Extracted data entries:
+ + +

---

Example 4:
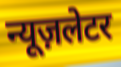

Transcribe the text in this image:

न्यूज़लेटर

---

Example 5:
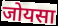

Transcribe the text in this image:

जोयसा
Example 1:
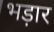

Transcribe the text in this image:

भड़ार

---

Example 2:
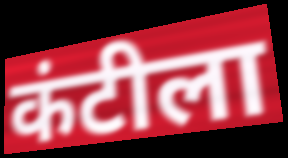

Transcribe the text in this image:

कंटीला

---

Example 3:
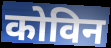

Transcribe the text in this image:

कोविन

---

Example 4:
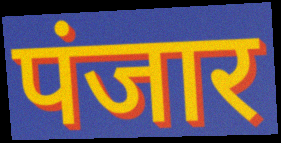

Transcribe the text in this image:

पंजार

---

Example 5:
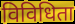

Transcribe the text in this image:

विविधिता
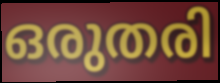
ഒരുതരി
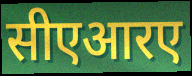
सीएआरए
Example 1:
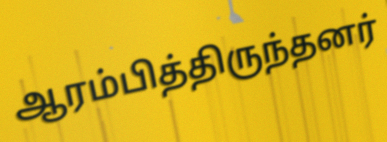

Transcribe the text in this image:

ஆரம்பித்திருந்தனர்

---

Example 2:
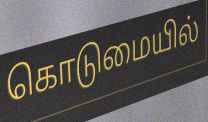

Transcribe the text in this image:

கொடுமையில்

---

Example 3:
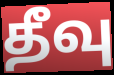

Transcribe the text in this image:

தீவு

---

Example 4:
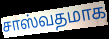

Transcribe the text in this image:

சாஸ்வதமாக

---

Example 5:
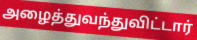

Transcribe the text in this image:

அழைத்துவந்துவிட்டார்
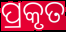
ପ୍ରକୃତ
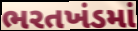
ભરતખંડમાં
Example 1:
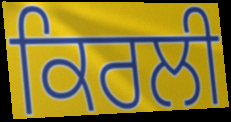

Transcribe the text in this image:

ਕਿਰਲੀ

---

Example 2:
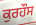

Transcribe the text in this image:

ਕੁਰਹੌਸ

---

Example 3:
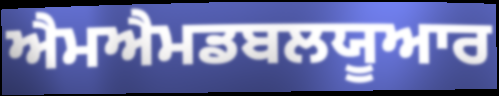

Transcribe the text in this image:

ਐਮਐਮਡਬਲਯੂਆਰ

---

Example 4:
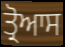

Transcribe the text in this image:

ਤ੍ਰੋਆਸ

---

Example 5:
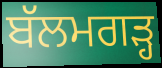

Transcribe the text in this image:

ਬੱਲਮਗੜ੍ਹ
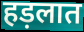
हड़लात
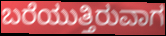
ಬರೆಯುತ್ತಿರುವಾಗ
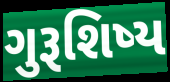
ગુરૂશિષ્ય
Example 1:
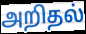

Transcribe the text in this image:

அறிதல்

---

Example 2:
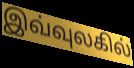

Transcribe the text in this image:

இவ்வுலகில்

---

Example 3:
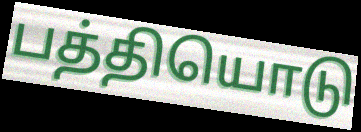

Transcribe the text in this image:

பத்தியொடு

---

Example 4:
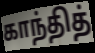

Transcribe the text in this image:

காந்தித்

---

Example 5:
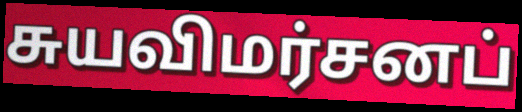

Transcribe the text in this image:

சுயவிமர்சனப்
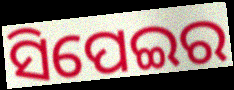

+ + +

Repeat every line of the material above verbatim, leaving out the pictures.

---

Example 4:

Transcribe the text in this image:

न्यूज़लेटर

---

Example 5:

Transcribe the text in this image:

जोयसा
Example 1:

Transcribe the text in this image:

भड़ार

---

Example 2:

Transcribe the text in this image:

कंटीला

---

Example 3:

Transcribe the text in this image:

कोविन

---

Example 4:

Transcribe the text in this image:

पंजार

---

Example 5:

Transcribe the text in this image:

विविधिता
ഒരുതരി
सीएआरए
Example 1:

Transcribe the text in this image:

ஆரம்பித்திருந்தனர்

---

Example 2:

Transcribe the text in this image:

கொடுமையில்

---

Example 3:

Transcribe the text in this image:

தீவு

---

Example 4:

Transcribe the text in this image:

சாஸ்வதமாக

---

Example 5:

Transcribe the text in this image:

அழைத்துவந்துவிட்டார்
ପ୍ରକୃତ
ભરતખંડમાં
Example 1:

Transcribe the text in this image:

ਕਿਰਲੀ

---

Example 2:

Transcribe the text in this image:

ਕੁਰਹੌਸ

---

Example 3:

Transcribe the text in this image:

ਐਮਐਮਡਬਲਯੂਆਰ

---

Example 4:

Transcribe the text in this image:

ਤ੍ਰੋਆਸ

---

Example 5:

Transcribe the text in this image:

ਬੱਲਮਗੜ੍ਹ
हड़लात
ಬರೆಯುತ್ತಿರುವಾಗ
ગુરૂશિષ્ય
Example 1:

Transcribe the text in this image:

அறிதல்

---

Example 2:

Transcribe the text in this image:

இவ்வுலகில்

---

Example 3:

Transcribe the text in this image:

பத்தியொடு

---

Example 4:

Transcribe the text in this image:

காந்தித்

---

Example 5:

Transcribe the text in this image:

சுயவிமர்சனப்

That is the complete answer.